At baseline, all obese groups showed typical metabolic abnormalities, with M, glucose oxidation and non-oxidative disposal impaired, and EGP, lipolysis, lipid oxidation and energy expenditure increased. Early after RYGB plasma glucose and insulin levels, and energy expenditure had decreased, while lipid oxidation increased, with M, EGP and AIR unchanged. At 1 year post-RYGB (BMI 34.4 ± 1.1 kg/m(2)), all diabetic patients were off glucose-lowering treatment and mean HbA(1c) was 5.4 ± 0.14% (36 ± 2 mmol/mol) (p = 0.03 vs baseline); AIR also improved significantly. In all RYGB patients, M, substrate oxidation, EGP, energy expenditure and lipolysis improved in proportion to weight loss, and were therefore similar to values in obese controls, but still different from those in lean controls.

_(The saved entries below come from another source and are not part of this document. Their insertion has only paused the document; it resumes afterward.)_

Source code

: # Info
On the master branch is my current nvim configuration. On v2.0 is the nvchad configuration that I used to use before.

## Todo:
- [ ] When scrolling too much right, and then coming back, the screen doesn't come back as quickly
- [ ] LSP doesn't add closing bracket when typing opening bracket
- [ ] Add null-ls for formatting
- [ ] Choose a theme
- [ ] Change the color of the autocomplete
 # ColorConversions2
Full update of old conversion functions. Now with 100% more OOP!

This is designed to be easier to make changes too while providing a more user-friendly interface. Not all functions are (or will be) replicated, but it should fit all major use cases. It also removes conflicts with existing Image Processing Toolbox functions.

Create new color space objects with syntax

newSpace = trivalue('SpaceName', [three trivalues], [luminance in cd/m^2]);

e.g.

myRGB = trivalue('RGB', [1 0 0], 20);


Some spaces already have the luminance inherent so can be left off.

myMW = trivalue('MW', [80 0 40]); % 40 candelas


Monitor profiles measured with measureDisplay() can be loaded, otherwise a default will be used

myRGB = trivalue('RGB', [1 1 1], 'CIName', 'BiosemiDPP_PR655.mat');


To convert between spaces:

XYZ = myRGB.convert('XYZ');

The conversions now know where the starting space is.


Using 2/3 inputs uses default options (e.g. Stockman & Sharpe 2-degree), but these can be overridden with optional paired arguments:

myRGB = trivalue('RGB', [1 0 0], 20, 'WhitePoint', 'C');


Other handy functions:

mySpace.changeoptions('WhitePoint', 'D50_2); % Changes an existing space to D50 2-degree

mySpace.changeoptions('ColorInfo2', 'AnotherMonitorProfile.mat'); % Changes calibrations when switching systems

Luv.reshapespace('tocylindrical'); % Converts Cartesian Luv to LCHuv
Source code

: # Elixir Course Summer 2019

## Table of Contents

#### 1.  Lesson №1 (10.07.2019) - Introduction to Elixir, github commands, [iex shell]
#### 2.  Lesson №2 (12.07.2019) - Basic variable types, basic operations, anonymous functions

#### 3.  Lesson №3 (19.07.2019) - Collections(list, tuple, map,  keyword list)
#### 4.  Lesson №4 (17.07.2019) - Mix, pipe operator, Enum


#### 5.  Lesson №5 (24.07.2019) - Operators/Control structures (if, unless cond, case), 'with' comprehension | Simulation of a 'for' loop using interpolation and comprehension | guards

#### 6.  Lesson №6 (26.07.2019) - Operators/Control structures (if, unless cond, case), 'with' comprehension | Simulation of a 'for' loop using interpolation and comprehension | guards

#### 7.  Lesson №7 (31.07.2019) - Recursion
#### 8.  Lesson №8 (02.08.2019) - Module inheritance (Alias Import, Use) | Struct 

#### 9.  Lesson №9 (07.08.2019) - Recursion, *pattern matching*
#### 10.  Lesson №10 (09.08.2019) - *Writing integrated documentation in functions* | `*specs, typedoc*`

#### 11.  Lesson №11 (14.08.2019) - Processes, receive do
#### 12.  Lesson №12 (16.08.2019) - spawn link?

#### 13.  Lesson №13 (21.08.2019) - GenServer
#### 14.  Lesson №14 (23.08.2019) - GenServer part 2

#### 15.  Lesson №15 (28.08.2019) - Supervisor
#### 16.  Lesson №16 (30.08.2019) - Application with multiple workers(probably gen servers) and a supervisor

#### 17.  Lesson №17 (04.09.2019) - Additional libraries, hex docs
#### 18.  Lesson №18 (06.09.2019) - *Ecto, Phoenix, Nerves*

CONCLUSIONS/INTERPRETATION:

In morbidly obese patients, RYGB has metabolic effects on liver, adipose tissue, muscle insulin sensitivity and pattern of substrate utilisation; these effects can be explained by energy intake restriction and weight loss, the former prevailing early after surgery, the latter being dominant in the longer term.